‘Their Bones Are Their Money’: Decoding Tim Robinson’s capitalist nightmare
It was a sunny day in 1954 when Rhys Coiro swanned into a Nashville studio hoping to emerge as an esteemed songwriter simply known as Billy. That auspicious day, the Sunset Studios executive producer, looking surly and slicked-back like a real piece of shit behind the mixing desk, had hopes of finding the next great country star.
Instead, he would be presented with an entirely new proposition. Tim Robinson, not hoping to be known as Billy but also not ruling it out, would transform music as we know it alongside his faithful, significantly taller frontman. Together, they would weave a tale of death and rebirth that delved into the fiscal abandon of modern capitalism in a manner that was many years ahead of its time.
‘The Day Robert Palins Murdered Me / Their Bones Are Their Money’ begins as a normal bluesy murder ballad. The tale is as familiar as folk music itself. Gunslinger moves into town, comes across another gunslinger in a classic case of an ‘occupational hazard’, and recounts his death at the hands of said gunslinger from beyond the grave.
It’s perhaps grislier and darker than most songs of the era, but otherwise, it is a classic example of genre exploitation. Even the melody is as Margherita as a rolling country rumble in G can get.
However, the monumental twist in this familiar loveless tryst is that Robert Palins happened to slay his nemesis on the same day that the skeletons came back to life. In that moment, Billy and his band subverted the old traditional murder ballad by widening the scope of Palins’ pistol from just another sorry gunslinger to society as a whole.
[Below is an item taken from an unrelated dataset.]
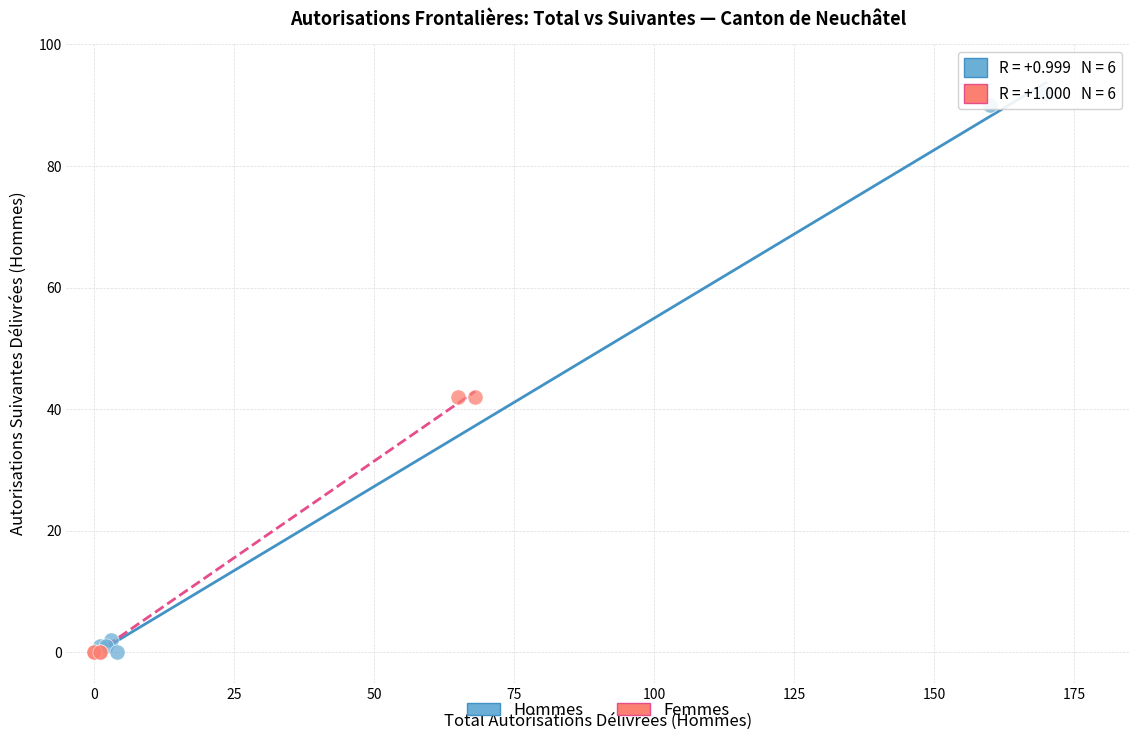

Which series has the largest Y range (max minus min)?

Hommes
The slicked back piece of shit producer asked for something ‘spooky’, and he ending up getting the spookiest thing of all: the wanton curse of rampant modern capitalism’s wicked ways.
Decoding the anti-capitalist underbelly of ‘Their Bones Are Their Money’
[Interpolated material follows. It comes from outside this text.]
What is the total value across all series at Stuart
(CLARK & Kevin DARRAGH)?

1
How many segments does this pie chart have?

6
Throughout the song, as the stately frontman, Coiro takes on the position held by the powers that be. He maintains the familiar rhythm and motif. In this manner, he represents the inane way that everyday violence is reported in the press. His narrative is, quite frankly, not that spooky at all – it’s commonplace to the point of being banal. It’s a distraction to the real news struggling to be heard. What loss is another gunslinger? We never learn the victim’s name; or that of his bereaved sweetheart – it is cut off by the rapture of Robinson’s far graver news.
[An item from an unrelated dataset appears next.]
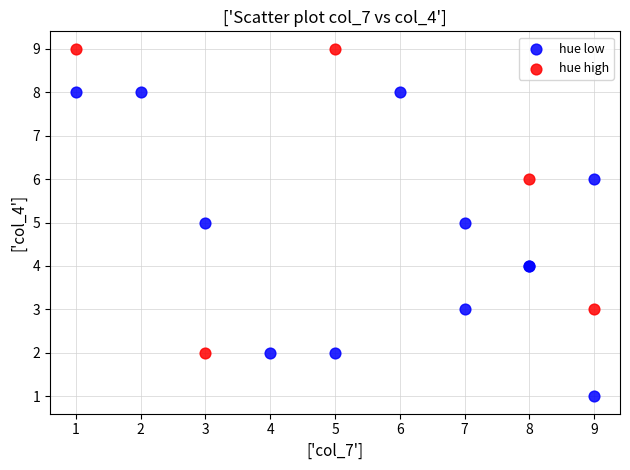

Which series contains the highest Y value?

hue high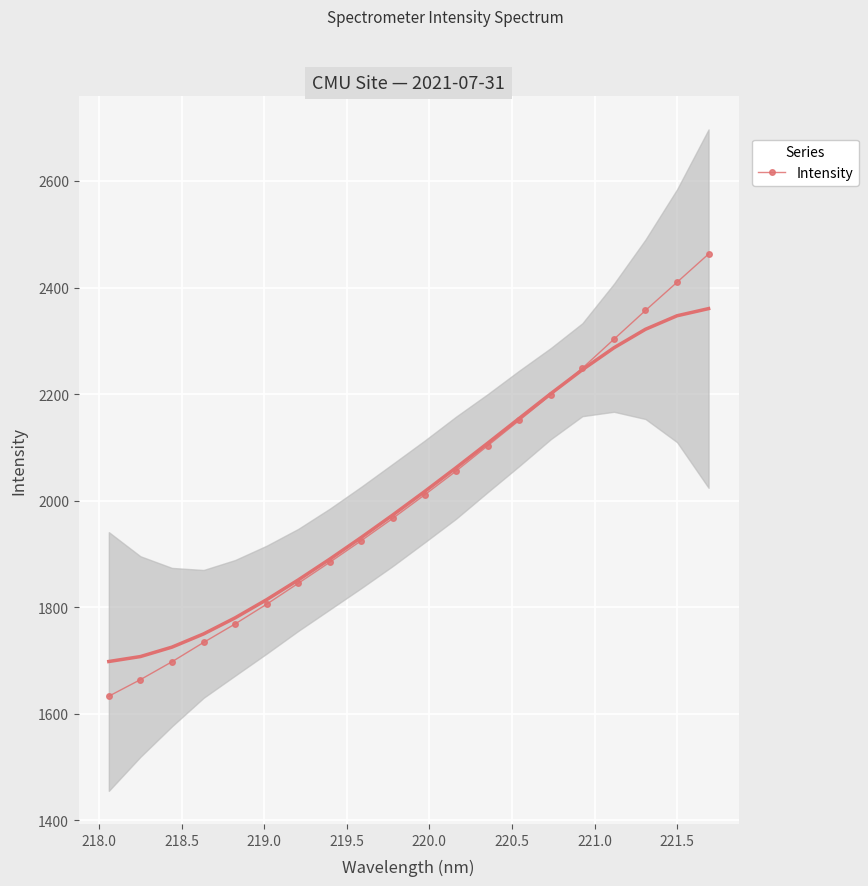

What is the value of the Intensity point at the 19th from the left?

2409.9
By design, like the powerful status quo, Coiro attempts to stifle this rupture. Despite the discreet and radical transition in the track’s narrative, the melody remains the same, the composed, conservative show rumbles on, supressing the message that capitalism has way more victims amassed in a way more violent manner than the measly death of a subpar gunslinger who was always destined to die beneath brown clouds anyway.

In a profound musical masterstroke, Palins’ piss poor murder is subsumed by the song’s far more shocking critique of capitalism. The skeletal uprising articulates a form of ontological bankruptcy. They seemingly spring forth from the great beyond in a manner entirely unrelated to the gunslinger’s death, simply for another shot at partaking in economic function. They endeavour to pull people’s hair up but not out, just to once more enter the rat race.
Equally, you could ask whether we’re even dealing with the undead here or the uprising of a buried underclass, stripped of all substance by calculated economic oppression. Either way, Robinson’s capitalist critique proves perversely spooky. The so-called ‘skeletons’ of society are literally their own currency. They have to commodify their very being to be economically viable, but in doing so, they inherently become unstable.
If your skeleton and your worms are literally your only exchangeable wealth, then any expenditure fundamentally weakens you. It sounds absurd when sung in a jaunty voice by a bassist playing up to the image of crackpot prophet, but is it not absurd that we live in an age where a new pair of shoes costs you your feet? The song takes the old idiom of ‘it costs a leg and arm’ to a prescient, cost-of-living-crisis extreme. Even in 1954, the song foresaw the current gig economy.
In the neoliberalist age of extremes, self-exploitation is a necessary means of survival, but also one that self-cannibalises its subjects down to their collateral corpse, and, of course, their worms, also. As the song proclaims, “In our world, bones equal dollars”. It’s enough to make you yell “Exactly“, as though you were thinking that this whole time, too.
But time has not revealed all the secrets of this deeply prophetic masterpiece. It remains unclear why the skeletons pull hair up but not out for another shot at life. Is it a metaphor for how working-class surgeons no longer partake in critical medicine but instead perform hair transplants for the wealthy – the only way to earn enough bones and worms to transition from the undead underclass to the living upper classes? Or maybe it’s just more absurdity that mirrors how death is temporary but debt is eternal in this sorry world where milquetoast tales of murder are sinisterly presented in a bid to override the urgent message of a bassist breaking free from the accepted narrative of familiar suppression with a tale far graver than anything uttered in country music before or since.